[Required work] In the copy, include every entry exactly but none of the images.

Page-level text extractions
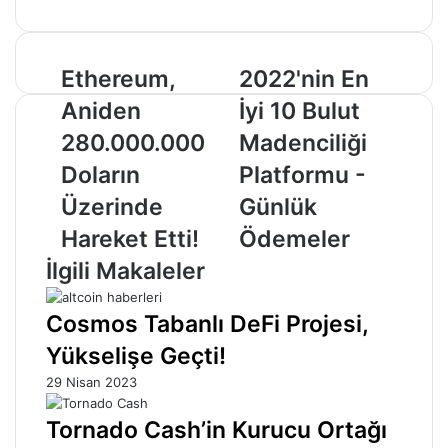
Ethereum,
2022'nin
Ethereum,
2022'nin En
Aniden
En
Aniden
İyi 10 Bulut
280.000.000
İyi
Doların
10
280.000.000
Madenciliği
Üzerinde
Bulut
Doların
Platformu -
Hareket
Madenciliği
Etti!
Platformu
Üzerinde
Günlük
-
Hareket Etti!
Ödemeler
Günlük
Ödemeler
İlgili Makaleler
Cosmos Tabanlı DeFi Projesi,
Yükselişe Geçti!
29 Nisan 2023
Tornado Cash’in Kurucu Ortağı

[Output for this task]
Ethereum,
2022'nin
Ethereum,
2022'nin En
Aniden
En
Aniden
İyi 10 Bulut
280.000.000
İyi
Doların
10
280.000.000
Madenciliği
Üzerinde
Bulut
Doların
Platformu -
Hareket
Madenciliği
Etti!
Platformu
Üzerinde
Günlük
-
Hareket Etti!
Ödemeler
Günlük
Ödemeler
İlgili Makaleler
Cosmos Tabanlı DeFi Projesi,
Yükselişe Geçti!
29 Nisan 2023
Tornado Cash’in Kurucu Ortağı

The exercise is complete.